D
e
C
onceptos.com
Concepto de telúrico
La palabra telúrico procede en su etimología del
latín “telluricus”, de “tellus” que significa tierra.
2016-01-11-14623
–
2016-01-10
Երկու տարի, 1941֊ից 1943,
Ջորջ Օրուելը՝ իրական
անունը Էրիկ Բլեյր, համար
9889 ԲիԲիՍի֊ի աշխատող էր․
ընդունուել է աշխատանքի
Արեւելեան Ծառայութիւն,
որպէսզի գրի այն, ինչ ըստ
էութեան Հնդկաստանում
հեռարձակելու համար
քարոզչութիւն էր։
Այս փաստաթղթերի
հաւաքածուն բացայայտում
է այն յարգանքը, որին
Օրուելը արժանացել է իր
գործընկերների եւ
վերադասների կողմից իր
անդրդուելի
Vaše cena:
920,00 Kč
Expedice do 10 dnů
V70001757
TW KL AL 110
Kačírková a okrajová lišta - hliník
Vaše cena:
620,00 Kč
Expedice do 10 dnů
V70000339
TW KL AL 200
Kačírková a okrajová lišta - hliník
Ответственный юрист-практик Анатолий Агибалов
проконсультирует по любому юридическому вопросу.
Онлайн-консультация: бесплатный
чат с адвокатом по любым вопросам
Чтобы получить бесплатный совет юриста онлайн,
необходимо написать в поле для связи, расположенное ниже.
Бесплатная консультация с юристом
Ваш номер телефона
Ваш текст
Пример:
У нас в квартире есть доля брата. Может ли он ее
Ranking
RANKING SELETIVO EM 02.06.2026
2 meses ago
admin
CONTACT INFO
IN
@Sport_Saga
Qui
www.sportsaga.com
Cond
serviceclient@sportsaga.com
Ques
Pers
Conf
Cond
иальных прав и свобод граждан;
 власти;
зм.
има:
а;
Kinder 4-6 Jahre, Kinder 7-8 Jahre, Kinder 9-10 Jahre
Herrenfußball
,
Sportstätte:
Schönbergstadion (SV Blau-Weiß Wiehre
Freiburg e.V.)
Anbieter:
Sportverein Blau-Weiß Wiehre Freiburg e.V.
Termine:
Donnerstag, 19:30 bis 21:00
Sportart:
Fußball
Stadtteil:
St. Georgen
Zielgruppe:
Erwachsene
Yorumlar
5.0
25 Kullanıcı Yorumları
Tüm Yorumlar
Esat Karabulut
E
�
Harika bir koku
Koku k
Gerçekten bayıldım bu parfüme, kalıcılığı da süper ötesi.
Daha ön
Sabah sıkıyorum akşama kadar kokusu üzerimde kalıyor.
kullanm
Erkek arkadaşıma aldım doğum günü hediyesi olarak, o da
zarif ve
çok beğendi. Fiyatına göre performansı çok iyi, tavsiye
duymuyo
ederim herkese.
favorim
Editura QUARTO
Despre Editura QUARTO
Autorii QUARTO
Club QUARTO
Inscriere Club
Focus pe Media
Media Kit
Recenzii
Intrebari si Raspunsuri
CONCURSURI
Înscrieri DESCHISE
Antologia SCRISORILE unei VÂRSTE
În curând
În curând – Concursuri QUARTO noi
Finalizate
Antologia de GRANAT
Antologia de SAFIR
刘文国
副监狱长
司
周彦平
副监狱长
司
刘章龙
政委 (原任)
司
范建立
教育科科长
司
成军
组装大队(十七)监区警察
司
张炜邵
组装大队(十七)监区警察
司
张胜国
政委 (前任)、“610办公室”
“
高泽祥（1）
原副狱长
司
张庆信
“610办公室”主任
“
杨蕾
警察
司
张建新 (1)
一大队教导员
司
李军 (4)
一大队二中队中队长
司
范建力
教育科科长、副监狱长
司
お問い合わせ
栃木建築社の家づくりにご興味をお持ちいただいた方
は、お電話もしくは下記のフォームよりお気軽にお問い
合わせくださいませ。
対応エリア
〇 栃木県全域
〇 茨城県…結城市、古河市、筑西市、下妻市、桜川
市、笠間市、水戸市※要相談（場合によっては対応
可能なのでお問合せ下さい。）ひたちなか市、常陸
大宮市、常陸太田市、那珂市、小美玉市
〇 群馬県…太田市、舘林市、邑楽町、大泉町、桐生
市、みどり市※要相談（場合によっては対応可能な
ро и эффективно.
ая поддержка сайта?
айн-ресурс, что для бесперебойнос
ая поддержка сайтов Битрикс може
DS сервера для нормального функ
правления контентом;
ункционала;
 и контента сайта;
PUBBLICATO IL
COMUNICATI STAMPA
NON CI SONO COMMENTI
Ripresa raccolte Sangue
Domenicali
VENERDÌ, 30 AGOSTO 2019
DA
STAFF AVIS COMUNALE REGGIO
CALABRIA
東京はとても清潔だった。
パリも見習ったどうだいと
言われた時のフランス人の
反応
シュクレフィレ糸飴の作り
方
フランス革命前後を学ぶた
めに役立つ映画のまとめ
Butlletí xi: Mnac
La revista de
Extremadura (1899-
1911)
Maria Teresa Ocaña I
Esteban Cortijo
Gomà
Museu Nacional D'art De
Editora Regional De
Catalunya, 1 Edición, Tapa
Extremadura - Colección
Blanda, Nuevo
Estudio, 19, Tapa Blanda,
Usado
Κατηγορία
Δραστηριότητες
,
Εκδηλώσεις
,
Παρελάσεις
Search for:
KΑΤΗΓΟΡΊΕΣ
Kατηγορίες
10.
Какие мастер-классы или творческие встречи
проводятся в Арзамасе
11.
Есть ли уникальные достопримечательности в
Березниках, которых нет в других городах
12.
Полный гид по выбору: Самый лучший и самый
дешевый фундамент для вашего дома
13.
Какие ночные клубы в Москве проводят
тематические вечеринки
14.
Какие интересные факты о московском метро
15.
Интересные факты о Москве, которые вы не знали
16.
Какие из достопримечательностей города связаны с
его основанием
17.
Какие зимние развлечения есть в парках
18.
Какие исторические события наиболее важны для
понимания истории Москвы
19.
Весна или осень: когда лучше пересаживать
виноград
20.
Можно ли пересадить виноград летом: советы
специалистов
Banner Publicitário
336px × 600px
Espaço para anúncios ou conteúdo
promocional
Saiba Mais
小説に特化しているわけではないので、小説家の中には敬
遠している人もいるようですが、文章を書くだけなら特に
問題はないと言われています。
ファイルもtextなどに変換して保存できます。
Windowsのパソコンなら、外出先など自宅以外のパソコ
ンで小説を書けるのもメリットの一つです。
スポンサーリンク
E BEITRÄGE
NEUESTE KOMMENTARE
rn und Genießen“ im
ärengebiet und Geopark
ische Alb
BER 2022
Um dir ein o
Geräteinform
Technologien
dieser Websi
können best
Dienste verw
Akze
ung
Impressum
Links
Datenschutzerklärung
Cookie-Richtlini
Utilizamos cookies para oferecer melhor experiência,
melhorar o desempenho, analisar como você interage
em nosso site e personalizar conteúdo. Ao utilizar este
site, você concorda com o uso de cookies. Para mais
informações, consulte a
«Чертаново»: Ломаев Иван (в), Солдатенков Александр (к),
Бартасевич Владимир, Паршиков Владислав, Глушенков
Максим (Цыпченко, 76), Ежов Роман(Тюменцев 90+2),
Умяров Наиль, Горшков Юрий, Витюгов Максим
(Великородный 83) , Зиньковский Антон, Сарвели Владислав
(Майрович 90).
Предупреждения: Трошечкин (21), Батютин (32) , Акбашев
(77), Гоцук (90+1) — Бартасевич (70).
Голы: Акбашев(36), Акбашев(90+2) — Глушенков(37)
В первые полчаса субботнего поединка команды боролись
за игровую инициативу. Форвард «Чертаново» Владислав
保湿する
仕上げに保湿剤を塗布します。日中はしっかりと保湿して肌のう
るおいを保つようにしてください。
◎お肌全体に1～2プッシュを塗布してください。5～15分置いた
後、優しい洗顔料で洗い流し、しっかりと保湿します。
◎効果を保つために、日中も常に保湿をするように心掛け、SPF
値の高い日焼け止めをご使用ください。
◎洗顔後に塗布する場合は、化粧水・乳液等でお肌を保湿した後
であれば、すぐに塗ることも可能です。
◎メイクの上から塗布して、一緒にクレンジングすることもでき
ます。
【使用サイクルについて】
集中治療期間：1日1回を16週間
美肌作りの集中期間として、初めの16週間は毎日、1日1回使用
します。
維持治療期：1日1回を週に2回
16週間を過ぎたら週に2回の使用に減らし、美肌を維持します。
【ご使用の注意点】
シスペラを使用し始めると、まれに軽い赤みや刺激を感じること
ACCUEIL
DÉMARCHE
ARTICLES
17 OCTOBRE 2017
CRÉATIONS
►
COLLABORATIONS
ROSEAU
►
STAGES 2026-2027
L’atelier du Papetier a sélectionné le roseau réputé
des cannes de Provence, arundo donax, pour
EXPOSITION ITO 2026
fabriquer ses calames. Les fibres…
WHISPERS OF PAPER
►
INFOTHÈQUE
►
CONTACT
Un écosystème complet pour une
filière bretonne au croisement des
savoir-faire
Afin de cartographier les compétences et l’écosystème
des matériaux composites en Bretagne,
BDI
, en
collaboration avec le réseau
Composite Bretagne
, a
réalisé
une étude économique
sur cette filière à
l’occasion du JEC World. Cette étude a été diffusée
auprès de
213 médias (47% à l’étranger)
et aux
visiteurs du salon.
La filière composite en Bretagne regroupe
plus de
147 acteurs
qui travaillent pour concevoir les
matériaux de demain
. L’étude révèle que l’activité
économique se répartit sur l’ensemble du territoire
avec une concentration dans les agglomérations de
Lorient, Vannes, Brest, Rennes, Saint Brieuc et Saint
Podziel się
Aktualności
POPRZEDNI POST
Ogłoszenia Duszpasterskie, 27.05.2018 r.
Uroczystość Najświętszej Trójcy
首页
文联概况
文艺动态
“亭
--------
- [About this exercise] Scan the data above, find each line with "économique", and copy it.

- [Answer section]
une étude économique
économique se répartit sur l’ensemble du territoire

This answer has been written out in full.